The harvested cell pellets were 12.5 ml of lysis buffer (50 mM Tris, 300 mM NaCl, 1 mg / ml lysozyme), 1 mM PMSF (phenylmethylsulfonyl fluoride) and 0.5% Triton X-100, pH 8.0). The cells were resuspended and sonicated and crushed. The crushed crude cell extract was centrifuged at 14,000 rpm for 20 minutes and the supernatant was filtered, shaking with 1 ml of Ni-NTA beads for 1 hour at 4 ° C. Incubation was performed. The flow-through was removed and the beads washed three times with wash buffer (50 mM Tris, 300 mM NaCl and 20 mM imidazole, pH 8.0). The bound protein, ie Gaussian luciferase, was eluted with a linear gradient with an imidazole concentration in the wash buffer of 0-0.5M. Fractions containing the expressed protein, namely Gaussian luciferase, were dialysis and concentrated with 50 mM Tris and 50 mM NaCl, pH 8.0. Mutant proteins were also purified in a similar manner.

Example 1-4: G Luc ( Gaussia princeps  Characterization of Luciferase Mutants

Bioluminescence assay was performed using 100 μl of 50 mM Tris and 50 mM NaCl (pH 8.0) containing purified G Luc protein and coelenterazine substrate.
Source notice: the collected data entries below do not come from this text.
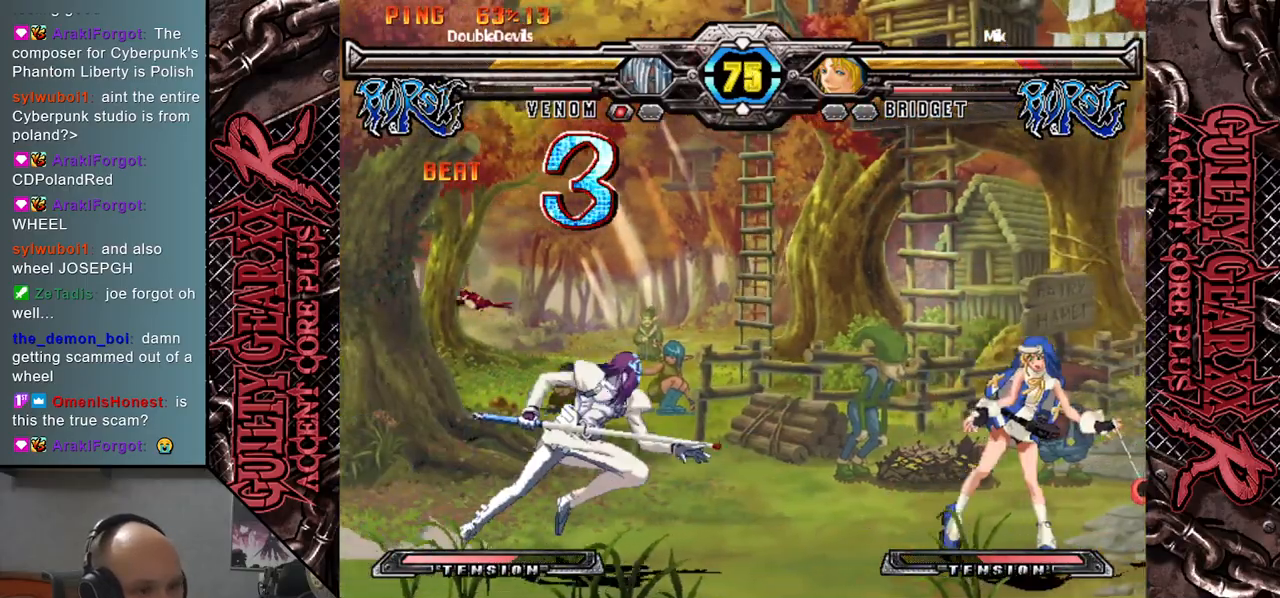
{"buttons": [], "left_stick": "down", "events": [[167, "left_stick", "down"], [350, "CROSS", "down"], [433, "CROSS", "up"]]}
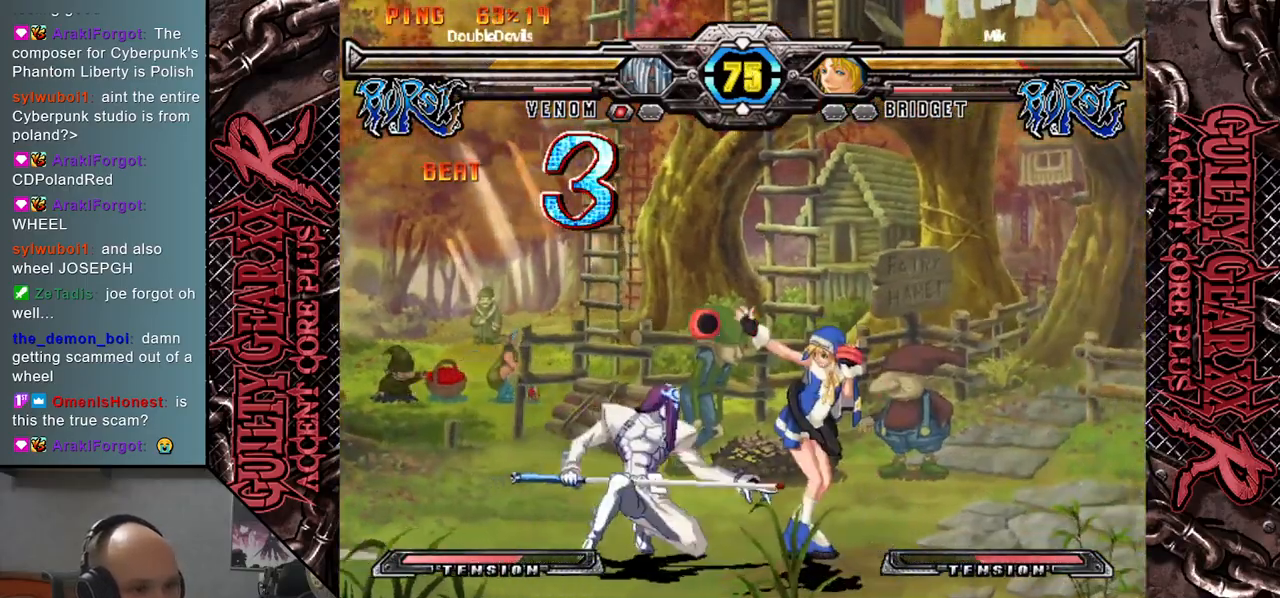
{"buttons": [], "left_stick": "down", "events": [[133, "R2", "down"], [133, "left_stick", "right"], [217, "left_stick", "down"], [267, "R2", "up"], [350, "left_stick", "right"], [383, "R2", "down"], [433, "left_stick", "down"], [500, "R2", "up"]]}
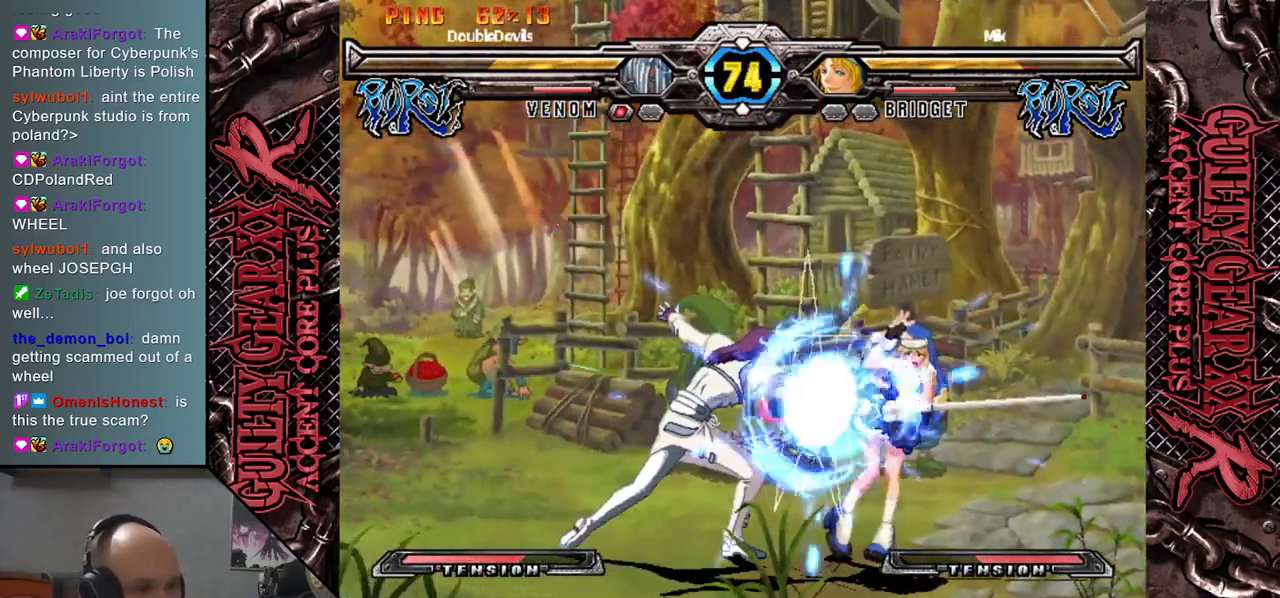
{"buttons": ["L2"], "left_stick": "down-right", "events": [[50, "left_stick", "right"], [100, "left_stick", "down"], [133, "L2", "down"], [217, "left_stick", "right"], [233, "L2", "up"], [300, "left_stick", "down"], [333, "L2", "down"], [383, "L2", "up"], [417, "left_stick", "right"], [483, "L2", "down"], [483, "left_stick", "down-right"]]}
It was. Briefly, wild-type (native type) coelenterazine (coelenterazine), or native-type of the 2-deoxy derivatives (2-deoxy derivative) is h - a coelenterazine (h -coelenterazine) solution (solution) 50㎕ each 50 μl of purified G Luc (final concentration 250 nM) was mixed and bioluminescence intensity was immediately measured at 400-600 nm wavelength using a plate reader. Compare mutant protein intensity with wild-type at 482 nm (maximum intensity wavelength, λ _max ) for bioluminescence intensity analysis, and bioluminescence for further characterization Candidates with increased intensity were selected.

Example 2: G Luc ( Gaussia princeps  Luciferase) Mutant Selection and Purification

Despite its widespread use, the major structural and functional features of G Luc are still unknown. The presence of two repeated catalytic domains, activated when expressed individually, was identified in G Luc (S. Inouye. Et.al. , Biochem . Biophys . Res. Commun . , 365: 96- 101, 2008). By using hydrophobicity search to compare the sequence similarity of the chomophore region of GFP (green fluorescent protein) and coelenterazine, the active site of G Luc ) Is located between 71-140 amino acid, a hydrophilic domain. In addition, several mutations (I90L (the 90th Isoleucine replaced with Leucine) and 8990) with enhanced bioluminescence intensity were proposed (SB Kim et . Al . , Anal. Chem . , 83: 8732-8740, 2011). Recently, molecular directed evolution studies on G Luc also improved the mutants (M60I (60) that exhibit glow-type light emission kinetics. It reported the substitution of Methionine as a second Isoleucine)) (CA Maguire et.al., Anal Chem, 81: 7102-7106, 2009; MH Degeling et.al., Anal Chem, 85:.... 3006-3012 , 2013). In these studies, all mutations were confined to the first domain, and it was reported that mutating the corresponding amino acids in the second domain had no additional effect (MH Degeling et.al. , Anal. Chem. , 85) . : 3006-3012, 2013).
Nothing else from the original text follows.